Angga mendorong pundak Azhar sampai Azhar mundur beberapa langkah.
"Ngapain pakai mau ikut jengukin ibu anak itu? Gak ada kerjaan yang lebih penting?"
Sebegitu bencinya kah Angga pada Andri? Ada masalah apa sebenarnya antara Angga dan Andri? Apa benar cuma karena Andri bukan bagian dari mereka? Icha diam memandang dua laki-laki di hadapannya yang sedang bertengkar itu. Sebelumnya ia tak pernah melihat keduanya begitu. Mereka selalu akur. Dan siang itu mereka bertengkar hanya gara-gara Andri?
"Udah, Zar. Gak usah ikut jengukin ibu Andri, kalau nantinya kamu cuma mau cari masalah sama dia. Kayak Angga." Angga melirik Icha tajam saat namanya disebut. "Gak ada yang suruh kalian pikirin Andri. Kalau kalian gak suka, lupain dia. Kalian bisa hidup di dunia kalian sendiri. Gak usah juga ganggu-ganggu hidup dia. Dia juga gak pernah ganggu hidup kalian, kan?" Keduanya terdiam. Tapi Icha yakin, ada banyak kata-kata yang tersimpan dalam pikiran mereka untuk disampaikan. Mungkin mereka masih bingung apa yang harus mereka keluarkan lebih dulu.
"Aku emang pengen jengukin ibunya Andri, Cha. Aku gak ada niat lain. Gak ada niat buruk juga."
"Kenapa tiba-tiba pengin jenguk ibu anak itu?" Angga bertanya sinis.

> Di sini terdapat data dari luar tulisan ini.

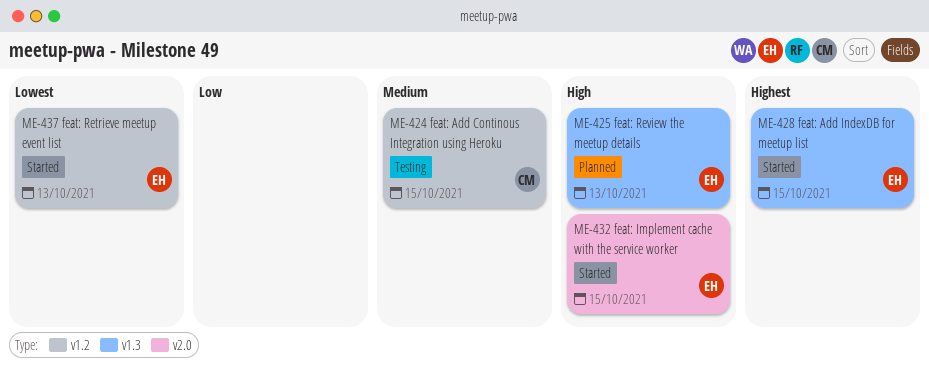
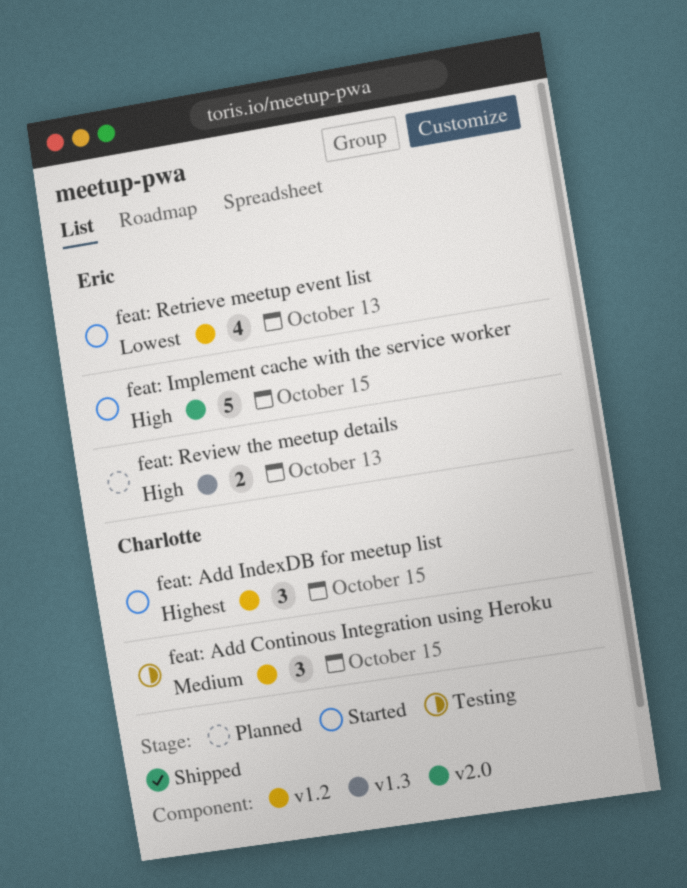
feat: Add IndexDB for meetup list, owner: Eric -> Charlotte
feat: Add IndexDB for meetup list, label: v1.3 -> v1.2

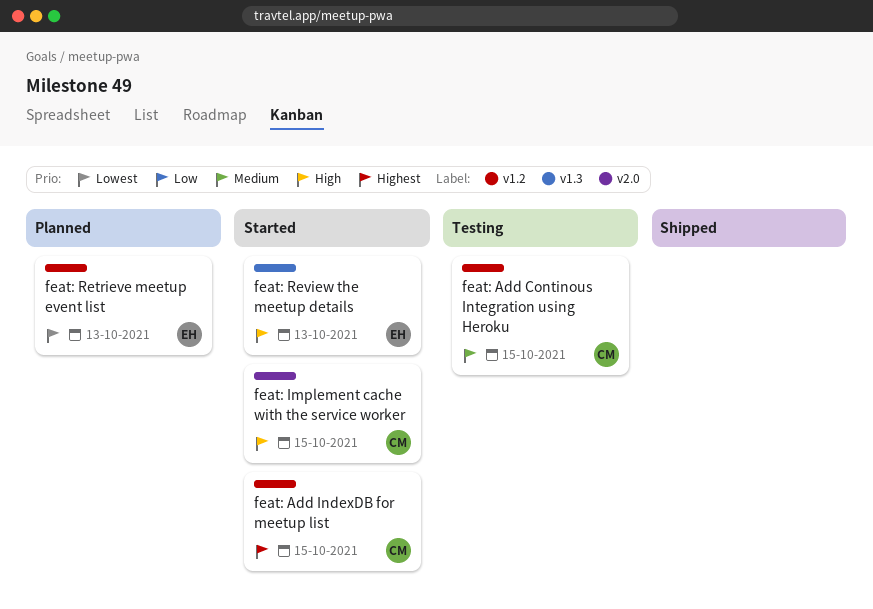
feat: Implement cache with the service worker, owner: Eric -> Charlotte
feat: Retrieve meetup event list, status: Started -> Planned
feat: Review the meetup details, status: Planned -> Started

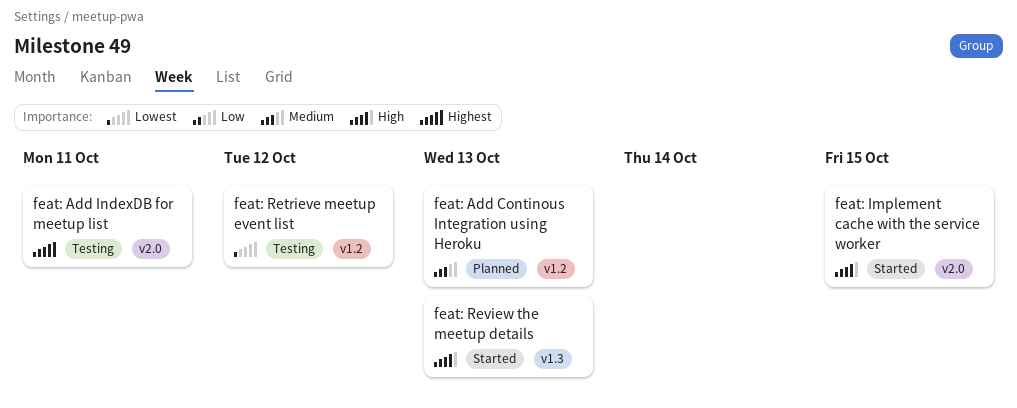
feat: Add Continous Integration using Heroku, status: Testing -> Planned
feat: Add Continous Integration using Heroku, due: Oct 15 -> Oct 13
feat: Add IndexDB for meetup list, status: Started -> Testing
feat: Add IndexDB for meetup list, label: v1.2 -> v2.0
feat: Add IndexDB for meetup list, due: Oct 15 -> Oct 11
feat: Retrieve meetup event list, status: Planned -> Testing
feat: Retrieve meetup event list, due: Oct 13 -> Oct 12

Mereka sudah lebih tenang. Tapi raut wajah Angga jelas menyiratkan kalau dia tidak menyukai keinginan Azhar.
"Dulu waktu kita masih sekolah aku pernah ketemu ibunya Andri. Beliau yang tenangin orang tuaku waktu dulu dipanggil sekolah gara-gara aku masuk BP. Kalau gak ada ibunya Andri waktu itu yang kebetulan lagi ada urusan di sekolah, mungkin orang tuaku udah marahin aku habis-habisan. Bahkan mungkin suruh aku berhenti sekolah. Tapi dulu egoku terlalu tinggi. Aku sama sekali gak berterima kasih sama ibu Andri itu. Sama Andri pun aku cuek. Aku cuma mau berterima kasih sekarang. Ini bukan soal Andri, Ga. Ini soal ibunya."
Icha tercenung. Ia terpana dengan isi pikiran dan hati nurani Azhar. Ia tau kalau Azhar sebenarnya memang baik. Andaikan saja ia masih boleh menyukai Azhar saat itu.
"Ya udah, kalau gitu aku ikut juga. Aku ikut kalian jenguk ibunya Andri," ucap Angga kemudian.
"Udah berubah isi pikiran kamu?" tanya Icha tajam. Ia sama sekali tak bisa mempercayai Angga setelah melihat sikapnya selama ini pada Andri.
"Kata Azhar ini bukan soal Andri, kan? Ini soal ibunya. Aku cuma keingat Papa yang punya penyakit yang sama kayak ibunya Andri. Gimana pun, aku gak mau lihat kejadian waktu dulu Papa meninggal keulang lagi."
Icha kembali terdiam. Siang itu dua laki-laki di hadapannya benar-benar telah mengaduk-aduk perasaannya. Rasanya ia ingin menangis saja.
"Kok jadi mellow gini, sih? Udah, yuk, pulang!" ujar Icha mengajak. Lebih agar ia tak benar-benar menangis.
"Ya udah, kalian duluan aja. Nanti kita ketemu di terminal. Aku mau ambil baju dulu."
Icha dan Angga mengangguk mengiyakan. Setelahnya, Azhar pun pergi.
Bus mereka bertiga berangkat pukul satu siang. Sudah pasti mereka akan sampai malam hari. Icha duduk berdua dengan Angga. Sementara kursi yang ditempati Azhar berada di depan keduanya. Sepanjang perjalanan Icha tidur, seperti biasa.
"Cha, abis ini kamu mau langsung pulang apa ke rumah sakit dulu?" tanya Angga membangunkan Icha saat mereka sudah hampir sampai.
"Hmmm? Ngapain di rumah sakit?" Mata Icha masih terpejam saat ia balik bertanya.
"Ibunya Andri terakhir pemeriksaan. Tadi Mas Evan yang telepon." Angga menggoyang-goyangkan lengan Icha yang tidur di pundaknya agar benar-benar terbangun. Icha melihat jam tangannya, pukul tujuh lewat. Dari kaca bus, langit terlihat sudah gelap.
"Berarti Mas Evan di rumah sakit?" Kini Icha sudah duduk tegak. Angga mengangguk.